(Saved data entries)
------------------------------------------------------------

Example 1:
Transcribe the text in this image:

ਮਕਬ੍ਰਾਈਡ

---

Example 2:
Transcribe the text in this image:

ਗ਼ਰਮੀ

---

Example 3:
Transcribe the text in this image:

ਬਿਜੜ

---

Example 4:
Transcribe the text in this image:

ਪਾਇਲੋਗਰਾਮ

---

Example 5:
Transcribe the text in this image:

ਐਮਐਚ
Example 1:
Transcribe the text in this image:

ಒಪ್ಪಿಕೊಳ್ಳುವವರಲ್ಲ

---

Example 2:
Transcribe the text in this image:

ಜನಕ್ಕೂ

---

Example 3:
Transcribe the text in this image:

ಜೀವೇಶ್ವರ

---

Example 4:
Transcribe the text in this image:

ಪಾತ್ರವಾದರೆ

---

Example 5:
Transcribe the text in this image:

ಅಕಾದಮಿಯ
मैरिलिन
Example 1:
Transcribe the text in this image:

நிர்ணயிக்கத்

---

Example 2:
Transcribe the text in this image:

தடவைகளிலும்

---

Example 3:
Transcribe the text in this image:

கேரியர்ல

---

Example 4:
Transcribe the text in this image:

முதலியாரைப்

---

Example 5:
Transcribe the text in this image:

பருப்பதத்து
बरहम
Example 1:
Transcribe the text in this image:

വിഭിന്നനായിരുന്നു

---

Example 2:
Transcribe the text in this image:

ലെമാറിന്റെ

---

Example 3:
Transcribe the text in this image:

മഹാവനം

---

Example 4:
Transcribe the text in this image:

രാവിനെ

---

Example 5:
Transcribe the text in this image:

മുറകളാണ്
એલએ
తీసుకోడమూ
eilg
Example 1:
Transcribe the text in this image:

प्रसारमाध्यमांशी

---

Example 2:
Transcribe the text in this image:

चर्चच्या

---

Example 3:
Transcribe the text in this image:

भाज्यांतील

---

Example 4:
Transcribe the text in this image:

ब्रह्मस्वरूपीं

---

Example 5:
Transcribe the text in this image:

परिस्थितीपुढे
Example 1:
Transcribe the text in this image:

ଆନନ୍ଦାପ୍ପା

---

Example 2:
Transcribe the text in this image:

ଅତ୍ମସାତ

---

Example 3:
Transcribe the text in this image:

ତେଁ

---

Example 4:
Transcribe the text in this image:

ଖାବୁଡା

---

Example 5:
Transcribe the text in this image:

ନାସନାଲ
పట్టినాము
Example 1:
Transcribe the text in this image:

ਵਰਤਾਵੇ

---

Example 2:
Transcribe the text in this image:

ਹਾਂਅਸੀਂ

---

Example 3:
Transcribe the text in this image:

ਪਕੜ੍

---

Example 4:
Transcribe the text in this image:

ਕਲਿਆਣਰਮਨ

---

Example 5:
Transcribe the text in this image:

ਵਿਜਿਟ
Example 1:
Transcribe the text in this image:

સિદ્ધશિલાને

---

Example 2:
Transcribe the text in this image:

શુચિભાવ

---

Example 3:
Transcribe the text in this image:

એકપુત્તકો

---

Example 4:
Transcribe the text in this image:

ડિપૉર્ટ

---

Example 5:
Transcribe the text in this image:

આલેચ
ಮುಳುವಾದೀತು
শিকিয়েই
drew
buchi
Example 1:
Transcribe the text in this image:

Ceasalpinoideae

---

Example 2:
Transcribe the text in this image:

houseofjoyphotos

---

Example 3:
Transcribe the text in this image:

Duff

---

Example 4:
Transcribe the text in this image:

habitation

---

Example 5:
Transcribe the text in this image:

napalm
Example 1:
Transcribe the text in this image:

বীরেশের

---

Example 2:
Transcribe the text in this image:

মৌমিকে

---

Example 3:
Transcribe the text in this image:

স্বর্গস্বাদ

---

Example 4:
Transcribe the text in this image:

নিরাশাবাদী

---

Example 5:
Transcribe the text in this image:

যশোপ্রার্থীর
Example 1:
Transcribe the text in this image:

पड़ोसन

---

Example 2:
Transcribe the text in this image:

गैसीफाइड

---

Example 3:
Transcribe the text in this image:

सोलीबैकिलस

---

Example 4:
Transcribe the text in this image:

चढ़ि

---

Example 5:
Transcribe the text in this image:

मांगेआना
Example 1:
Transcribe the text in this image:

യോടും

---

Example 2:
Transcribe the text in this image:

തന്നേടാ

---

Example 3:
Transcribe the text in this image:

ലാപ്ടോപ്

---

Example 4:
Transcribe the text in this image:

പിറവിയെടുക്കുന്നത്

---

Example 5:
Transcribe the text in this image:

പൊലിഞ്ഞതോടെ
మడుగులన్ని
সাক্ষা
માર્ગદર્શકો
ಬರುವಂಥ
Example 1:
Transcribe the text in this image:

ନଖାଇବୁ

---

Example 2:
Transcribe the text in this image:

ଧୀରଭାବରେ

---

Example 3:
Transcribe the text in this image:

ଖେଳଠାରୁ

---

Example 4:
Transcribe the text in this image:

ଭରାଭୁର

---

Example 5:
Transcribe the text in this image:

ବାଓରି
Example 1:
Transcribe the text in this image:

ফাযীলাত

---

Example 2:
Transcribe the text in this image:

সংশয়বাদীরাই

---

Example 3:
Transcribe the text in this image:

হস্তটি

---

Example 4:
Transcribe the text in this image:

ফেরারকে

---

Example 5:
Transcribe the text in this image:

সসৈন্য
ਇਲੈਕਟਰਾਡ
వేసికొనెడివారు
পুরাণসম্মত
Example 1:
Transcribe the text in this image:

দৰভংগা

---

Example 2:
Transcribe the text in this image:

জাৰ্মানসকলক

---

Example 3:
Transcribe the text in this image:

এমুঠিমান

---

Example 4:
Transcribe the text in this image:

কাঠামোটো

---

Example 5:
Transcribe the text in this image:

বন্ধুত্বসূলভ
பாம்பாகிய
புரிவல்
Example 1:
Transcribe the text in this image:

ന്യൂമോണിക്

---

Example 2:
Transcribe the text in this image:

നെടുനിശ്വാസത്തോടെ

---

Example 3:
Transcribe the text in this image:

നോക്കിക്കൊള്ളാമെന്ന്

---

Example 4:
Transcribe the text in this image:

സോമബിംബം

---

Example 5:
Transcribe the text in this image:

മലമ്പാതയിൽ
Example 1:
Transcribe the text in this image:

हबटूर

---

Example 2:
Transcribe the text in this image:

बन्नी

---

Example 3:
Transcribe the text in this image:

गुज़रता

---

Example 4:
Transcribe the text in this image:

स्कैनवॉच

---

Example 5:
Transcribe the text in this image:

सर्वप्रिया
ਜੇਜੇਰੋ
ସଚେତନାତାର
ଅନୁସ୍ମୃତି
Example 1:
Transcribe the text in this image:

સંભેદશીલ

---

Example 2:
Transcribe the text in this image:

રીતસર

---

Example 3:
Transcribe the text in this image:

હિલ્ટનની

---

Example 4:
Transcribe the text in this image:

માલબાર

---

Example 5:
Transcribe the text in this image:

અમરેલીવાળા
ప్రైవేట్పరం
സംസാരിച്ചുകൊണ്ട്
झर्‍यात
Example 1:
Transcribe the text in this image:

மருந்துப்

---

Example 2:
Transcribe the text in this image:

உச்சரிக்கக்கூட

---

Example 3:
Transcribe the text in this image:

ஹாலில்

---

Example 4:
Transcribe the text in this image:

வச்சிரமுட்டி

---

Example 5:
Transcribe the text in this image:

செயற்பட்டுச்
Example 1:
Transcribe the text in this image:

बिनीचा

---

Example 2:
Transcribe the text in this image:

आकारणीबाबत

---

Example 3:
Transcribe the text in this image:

------------------------------------------------------------

What the task asks >>
Retype all of the entries shown above, exactly.

Response to this task >>
Example 1:
Transcribe the text in this image:

ਮਕਬ੍ਰਾਈਡ

---

Example 2:
Transcribe the text in this image:

ਗ਼ਰਮੀ

---

Example 3:
Transcribe the text in this image:

ਬਿਜੜ

---

Example 4:
Transcribe the text in this image:

ਪਾਇਲੋਗਰਾਮ

---

Example 5:
Transcribe the text in this image:

ਐਮਐਚ
Example 1:
Transcribe the text in this image:

ಒಪ್ಪಿಕೊಳ್ಳುವವರಲ್ಲ

---

Example 2:
Transcribe the text in this image:

ಜನಕ್ಕೂ

---

Example 3:
Transcribe the text in this image:

ಜೀವೇಶ್ವರ

---

Example 4:
Transcribe the text in this image:

ಪಾತ್ರವಾದರೆ

---

Example 5:
Transcribe the text in this image:

ಅಕಾದಮಿಯ
मैरिलिन
Example 1:
Transcribe the text in this image:

நிர்ணயிக்கத்

---

Example 2:
Transcribe the text in this image:

தடவைகளிலும்

---

Example 3:
Transcribe the text in this image:

கேரியர்ல

---

Example 4:
Transcribe the text in this image:

முதலியாரைப்

---

Example 5:
Transcribe the text in this image:

பருப்பதத்து
बरहम
Example 1:
Transcribe the text in this image:

വിഭിന്നനായിരുന്നു

---

Example 2:
Transcribe the text in this image:

ലെമാറിന്റെ

---

Example 3:
Transcribe the text in this image:

മഹാവനം

---

Example 4:
Transcribe the text in this image:

രാവിനെ

---

Example 5:
Transcribe the text in this image:

മുറകളാണ്
એલએ
తీసుకోడమూ
eilg
Example 1:
Transcribe the text in this image:

प्रसारमाध्यमांशी

---

Example 2:
Transcribe the text in this image:

चर्चच्या

---

Example 3:
Transcribe the text in this image:

भाज्यांतील

---

Example 4:
Transcribe the text in this image:

ब्रह्मस्वरूपीं

---

Example 5:
Transcribe the text in this image:

परिस्थितीपुढे
Example 1:
Transcribe the text in this image:

ଆନନ୍ଦାପ୍ପା

---

Example 2:
Transcribe the text in this image:

ଅତ୍ମସାତ

---

Example 3:
Transcribe the text in this image:

ତେଁ

---

Example 4:
Transcribe the text in this image:

ଖାବୁଡା

---

Example 5:
Transcribe the text in this image:

ନାସନାଲ
పట్టినాము
Example 1:
Transcribe the text in this image:

ਵਰਤਾਵੇ

---

Example 2:
Transcribe the text in this image:

ਹਾਂਅਸੀਂ

---

Example 3:
Transcribe the text in this image:

ਪਕੜ੍

---

Example 4:
Transcribe the text in this image:

ਕਲਿਆਣਰਮਨ

---

Example 5:
Transcribe the text in this image:

ਵਿਜਿਟ
Example 1:
Transcribe the text in this image:

સિદ્ધશિલાને

---

Example 2:
Transcribe the text in this image:

શુચિભાવ

---

Example 3:
Transcribe the text in this image:

એકપુત્તકો

---

Example 4:
Transcribe the text in this image:

ડિપૉર્ટ

---

Example 5:
Transcribe the text in this image:

આલેચ
ಮುಳುವಾದೀತು
শিকিয়েই
drew
buchi
Example 1:
Transcribe the text in this image:

Ceasalpinoideae

---

Example 2:
Transcribe the text in this image:

houseofjoyphotos

---

Example 3:
Transcribe the text in this image:

Duff

---

Example 4:
Transcribe the text in this image:

habitation

---

Example 5:
Transcribe the text in this image:

napalm
Example 1:
Transcribe the text in this image:

বীরেশের

---

Example 2:
Transcribe the text in this image:

মৌমিকে

---

Example 3:
Transcribe the text in this image:

স্বর্গস্বাদ

---

Example 4:
Transcribe the text in this image:

নিরাশাবাদী

---

Example 5:
Transcribe the text in this image:

যশোপ্রার্থীর
Example 1:
Transcribe the text in this image:

पड़ोसन

---

Example 2:
Transcribe the text in this image:

गैसीफाइड

---

Example 3:
Transcribe the text in this image:

सोलीबैकिलस

---

Example 4:
Transcribe the text in this image:

चढ़ि

---

Example 5:
Transcribe the text in this image:

मांगेआना
Example 1:
Transcribe the text in this image:

യോടും

---

Example 2:
Transcribe the text in this image:

തന്നേടാ

---

Example 3:
Transcribe the text in this image:

ലാപ്ടോപ്

---

Example 4:
Transcribe the text in this image:

പിറവിയെടുക്കുന്നത്

---

Example 5:
Transcribe the text in this image:

പൊലിഞ്ഞതോടെ
మడుగులన్ని
সাক্ষা
માર્ગદર્શકો
ಬರುವಂಥ
Example 1:
Transcribe the text in this image:

ନଖାଇବୁ

---

Example 2:
Transcribe the text in this image:

ଧୀରଭାବରେ

---

Example 3:
Transcribe the text in this image:

ଖେଳଠାରୁ

---

Example 4:
Transcribe the text in this image:

ଭରାଭୁର

---

Example 5:
Transcribe the text in this image:

ବାଓରି
Example 1:
Transcribe the text in this image:

ফাযীলাত

---

Example 2:
Transcribe the text in this image:

সংশয়বাদীরাই

---

Example 3:
Transcribe the text in this image:

হস্তটি

---

Example 4:
Transcribe the text in this image:

ফেরারকে

---

Example 5:
Transcribe the text in this image:

সসৈন্য
ਇਲੈਕਟਰਾਡ
వేసికొనెడివారు
পুরাণসম্মত
Example 1:
Transcribe the text in this image:

দৰভংগা

---

Example 2:
Transcribe the text in this image:

জাৰ্মানসকলক

---

Example 3:
Transcribe the text in this image:

এমুঠিমান

---

Example 4:
Transcribe the text in this image:

কাঠামোটো

---

Example 5:
Transcribe the text in this image:

বন্ধুত্বসূলভ
பாம்பாகிய
புரிவல்
Example 1:
Transcribe the text in this image:

ന്യൂമോണിക്

---

Example 2:
Transcribe the text in this image:

നെടുനിശ്വാസത്തോടെ

---

Example 3:
Transcribe the text in this image:

നോക്കിക്കൊള്ളാമെന്ന്

---

Example 4:
Transcribe the text in this image:

സോമബിംബം

---

Example 5:
Transcribe the text in this image:

മലമ്പാതയിൽ
Example 1:
Transcribe the text in this image:

हबटूर

---

Example 2:
Transcribe the text in this image:

बन्नी

---

Example 3:
Transcribe the text in this image:

गुज़रता

---

Example 4:
Transcribe the text in this image:

स्कैनवॉच

---

Example 5:
Transcribe the text in this image:

सर्वप्रिया
ਜੇਜੇਰੋ
ସଚେତନାତାର
ଅନୁସ୍ମୃତି
Example 1:
Transcribe the text in this image:

સંભેદશીલ

---

Example 2:
Transcribe the text in this image:

રીતસર

---

Example 3:
Transcribe the text in this image:

હિલ્ટનની

---

Example 4:
Transcribe the text in this image:

માલબાર

---

Example 5:
Transcribe the text in this image:

અમરેલીવાળા
ప్రైవేట్పరం
സംസാരിച്ചുകൊണ്ട്
झर्‍यात
Example 1:
Transcribe the text in this image:

மருந்துப்

---

Example 2:
Transcribe the text in this image:

உச்சரிக்கக்கூட

---

Example 3:
Transcribe the text in this image:

ஹாலில்

---

Example 4:
Transcribe the text in this image:

வச்சிரமுட்டி

---

Example 5:
Transcribe the text in this image:

செயற்பட்டுச்
Example 1:
Transcribe the text in this image:

बिनीचा

---

Example 2:
Transcribe the text in this image:

आकारणीबाबत

---

Example 3:
Transcribe the text in this image:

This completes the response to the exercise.